Novas Histórias do Tempo da Velha Escola (DCXCIII)

Dornelas do Zêzere, 28 de outubro de 2041

O décimo ENARC, de que vos falei na cartinha anterior, dava a conhecer a vitalidade de práticas de efetiva aprendizagem, da recriação do espaço e do tempo de aprender, fazendo uso de novas tecnologias ao serviço da humanização da escola, promovendo a partilha de conhecimento e a inclusão social.

Entretanto, com mágoa, dávamo-nos conta da indigência pedagógica em que muitas escolas continuavam atoladas. Indiferentes a meritórias tentativas de inovação, sistemas de ensino conduziam professores à aplicação de “simulados” na sala de aula e online. Uma execrável proposta de base curricular gerava processos assimilados por sistemas autoinstrutivos, comandados por computadores. A inteligência artificial monitorava a ensinagem com recurso a materiais instrucionistas e “tecnologias interativas, com que o aluno corrigia a sua dificuldade de desempenho” (sic). 

Nesse dantesco cenário, os professores fariam significativo dispêndio de tempo, validando a profecia de Orwell. Os donos de tais “sistemas” poderiam transformar as escolas em “mercadoria”, vendida através de “franquias”, como quaisquer Mcdonalds da instrução.

Durante o ano de 2022, um projeto de formação acompanhou transformações várias… a partir dessas transformações. Nos encontros semanais, a Edilene e outros educadores pioneiros “explicavam” como tinham “resolvido” problemas, nos primórdios do projeto. Refletia-se sobre novas dificuldades, encontradas nos protótipos. Em equipe, encontrávamos soluções, novas práxis surgiam.

Perguntas de quem estava começando a mudar, a inovar, eram respondidas por quem já passara por mudanças e inovações, e descrevia práticas, efetivamente, exitosas.
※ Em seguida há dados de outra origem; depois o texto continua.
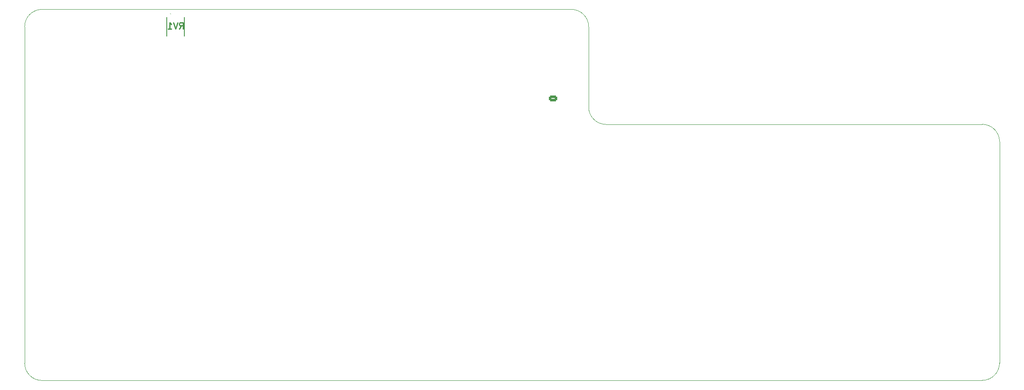
<source format=gbr>
%TF.GenerationSoftware,KiCad,Pcbnew,(6.0.7)*%
%TF.CreationDate,2023-07-28T14:32:25-04:00*%
%TF.ProjectId,Stylophone,5374796c-6f70-4686-9f6e-652e6b696361,rev?*%
%TF.SameCoordinates,Original*%
%TF.FileFunction,Legend,Bot*%
%TF.FilePolarity,Positive*%
%FSLAX46Y46*%
G04 Gerber Fmt 4.6, Leading zero omitted, Abs format (unit mm)*
G04 Created by KiCad (PCBNEW (6.0.7)) date 2023-07-28 14:32:25*
%MOMM*%
%LPD*%
G01*
G04 APERTURE LIST*
G04 Aperture macros list*
%AMRoundRect*
0 Rectangle with rounded corners*
0 $1 Rounding radius*
0 $2 $3 $4 $5 $6 $7 $8 $9 X,Y pos of 4 corners*
0 Add a 4 corners polygon primitive as box body*
4,1,4,$2,$3,$4,$5,$6,$7,$8,$9,$2,$3,0*
0 Add four circle primitives for the rounded corners*
1,1,$1+$1,$2,$3*
1,1,$1+$1,$4,$5*
1,1,$1+$1,$6,$7*
1,1,$1+$1,$8,$9*
0 Add four rect primitives between the rounded corners*
20,1,$1+$1,$2,$3,$4,$5,0*
20,1,$1+$1,$4,$5,$6,$7,0*
20,1,$1+$1,$6,$7,$8,$9,0*
20,1,$1+$1,$8,$9,$2,$3,0*%
G04 Aperture macros list end*
%TA.AperFunction,Profile*%
%ADD10C,0.100000*%
%TD*%
%ADD11C,0.254000*%
%ADD12C,0.200000*%
%ADD13C,0.022000*%
%ADD14C,2.250000*%
%ADD15C,1.300000*%
%ADD16C,2.700000*%
%ADD17C,0.850000*%
%ADD18C,1.500000*%
%ADD19C,4.260000*%
%ADD20R,1.500000X1.500000*%
%ADD21R,1.500000X1.050000*%
%ADD22O,1.500000X1.050000*%
%ADD23RoundRect,0.250000X0.625000X-0.350000X0.625000X0.350000X-0.625000X0.350000X-0.625000X-0.350000X0*%
%ADD24O,1.750000X1.200000*%
%ADD25O,1.700000X1.100000*%
%ADD26R,1.200000X1.200000*%
%ADD27R,1.600000X1.500000*%
G04 APERTURE END LIST*
D10*
X26000000Y-85500000D02*
X132974874Y-85500000D01*
X26000000Y-85500000D02*
G75*
G03*
X22500000Y-89000000I0J-3500000D01*
G01*
X216000000Y-160480000D02*
X26000000Y-160500000D01*
X216000000Y-108720000D02*
X139974874Y-108740000D01*
X216000000Y-160480000D02*
G75*
G03*
X219500000Y-156980000I0J3500000D01*
G01*
X136474900Y-105240000D02*
G75*
G03*
X139974874Y-108740000I3500000J0D01*
G01*
X22500000Y-157000000D02*
G75*
G03*
X26000000Y-160500000I3500000J0D01*
G01*
X136474874Y-89000000D02*
X136474874Y-105240000D01*
X219500000Y-112220000D02*
G75*
G03*
X216000000Y-108720000I-3500000J0D01*
G01*
X22500000Y-89000000D02*
X22500000Y-157000000D01*
X136474900Y-89000000D02*
G75*
G03*
X132974874Y-85500000I-3500000J0D01*
G01*
X219500000Y-156980000D02*
X219500000Y-112220000D01*
D11*
%TO.C,RV1*%
X53755952Y-89406523D02*
X54179285Y-88801761D01*
X54481666Y-89406523D02*
X54481666Y-88136523D01*
X53997857Y-88136523D01*
X53876904Y-88197000D01*
X53816428Y-88257476D01*
X53755952Y-88378428D01*
X53755952Y-88559857D01*
X53816428Y-88680809D01*
X53876904Y-88741285D01*
X53997857Y-88801761D01*
X54481666Y-88801761D01*
X53393095Y-88136523D02*
X52969761Y-89406523D01*
X52546428Y-88136523D01*
X51457857Y-89406523D02*
X52183571Y-89406523D01*
X51820714Y-89406523D02*
X51820714Y-88136523D01*
X51941666Y-88317952D01*
X52062619Y-88438904D01*
X52183571Y-88499380D01*
D12*
X54800000Y-87100000D02*
X54800000Y-90900000D01*
D13*
X51970000Y-86375000D02*
X51970000Y-86375000D01*
D12*
X51200000Y-90900000D02*
X51200000Y-87100000D01*
D13*
X51948000Y-86375000D02*
X51948000Y-86375000D01*
X51948000Y-86375000D02*
G75*
G03*
X51970000Y-86375000I11000J0D01*
G01*
X51970000Y-86375000D02*
G75*
G03*
X51948000Y-86375000I-11000J0D01*
G01*
%TD*%
%LPC*%
D14*
%TO.C,SW2*%
X39650000Y-88396360D03*
X47850000Y-88396360D03*
D15*
X41750000Y-88396360D03*
X43750000Y-88396360D03*
X45750000Y-88396360D03*
%TD*%
D16*
%TO.C,H3*%
X216000000Y-156980000D03*
%TD*%
D17*
%TO.C,J28*%
X123250000Y-96250000D03*
X123250000Y-89250000D03*
%TD*%
D16*
%TO.C,H2*%
X26000000Y-157000000D03*
%TD*%
D18*
%TO.C,VR1*%
X91250000Y-100375000D03*
X93750000Y-100375000D03*
X96250000Y-100375000D03*
D19*
X89350000Y-93375000D03*
X98150000Y-93375000D03*
%TD*%
D16*
%TO.C,H4*%
X216000000Y-112220000D03*
%TD*%
%TO.C,H6*%
X132974874Y-89000000D03*
%TD*%
D14*
%TO.C,SW1*%
X25500000Y-113600000D03*
X25500000Y-105400000D03*
D15*
X25500000Y-111500000D03*
X25500000Y-109500000D03*
X25500000Y-107500000D03*
%TD*%
D20*
%TO.C,VR2*%
X107000000Y-100375000D03*
D18*
X109500000Y-100375000D03*
X112000000Y-100375000D03*
D19*
X105100000Y-93375000D03*
X113900000Y-93375000D03*
%TD*%
D21*
%TO.C,Q1*%
X64570000Y-109520000D03*
D22*
X64570000Y-108250000D03*
X64570000Y-106980000D03*
%TD*%
D14*
%TO.C,SW3*%
X70900000Y-88396360D03*
X83100000Y-88396360D03*
D15*
X73000000Y-88396360D03*
X75000000Y-88396360D03*
X77000000Y-88396360D03*
X81000000Y-88396360D03*
%TD*%
D23*
%TO.C,J27*%
X129274874Y-103500000D03*
D24*
X129274874Y-101500000D03*
%TD*%
D16*
%TO.C,H5*%
X132974874Y-112220000D03*
%TD*%
%TO.C,H1*%
X26000000Y-89000000D03*
%TD*%
D25*
%TO.C,J1*%
X25600000Y-93180000D03*
X29400000Y-101820000D03*
X25600000Y-101820000D03*
X29400000Y-93180000D03*
%TD*%
D26*
%TO.C,RV1*%
X52000000Y-87300000D03*
D27*
X53000000Y-90550000D03*
D26*
X54000000Y-87300000D03*
%TD*%
M02*

</source>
Eram narrados modos de resolução de conflitos, descritos acordos de convivência, efeitos de muitas rodas de conversa. 

Porém, a regulamentação da lei condicionava e até mesmo impedia a mudança necessária e, já então, possível, como atestavam os românticos conspiradores. E, por falar em leis, permiti que delas vos fale.

Nos idos de quinze, quando secretário de educação do Distrito Federal, o Rafael – um amigo, que se tornaria eminente político – fizera publicar uma portaria pioneira. Pela primeira vez, foram criadas condições de revisão do quadro normativo. 

No mês de novembro de vinte e um, o seu exemplo foi imitado. A secretaria de Mogi publicava idêntica portaria, inaugurando um novo tempo. E o que dizia esse normativo?

Começava por instituir um Grupo de Trabalho para a proposição de diretrizes de política pública, para a implantação de uma rede de protótipos de comunidades de aprendizagem. Competia a esse GT desenvolver análise técnica, acompanhar experiências e cuidar de fundamentação científica, para a reconfiguração da prática educativa. Pretendia-se com isso adequar velhos normativos a novas realidades, bem como validar indicadores de transformação e de melhoria da qualidade da educação.

O GT viria a acompanhar a implantação dos protótipos desenvolvidos nas chamadas “escolas de referência”. Em colaboração com áreas técnicas, contribuía para a sustentabilidade da proposta, propondo a adoção de dispositivos legais e científicos coerentes. Entre eles, se contavam parâmetros de arquitetura e a definição de estratégias orçamentárias e financeiras, que eram elaborados em articulação com setores dos ministérios e das secretarias de educação.

Paralelamente a esse movimento, pesquisas de mestrado e de doutoramento consolidavam processos. A universidade subia ao chão da escola.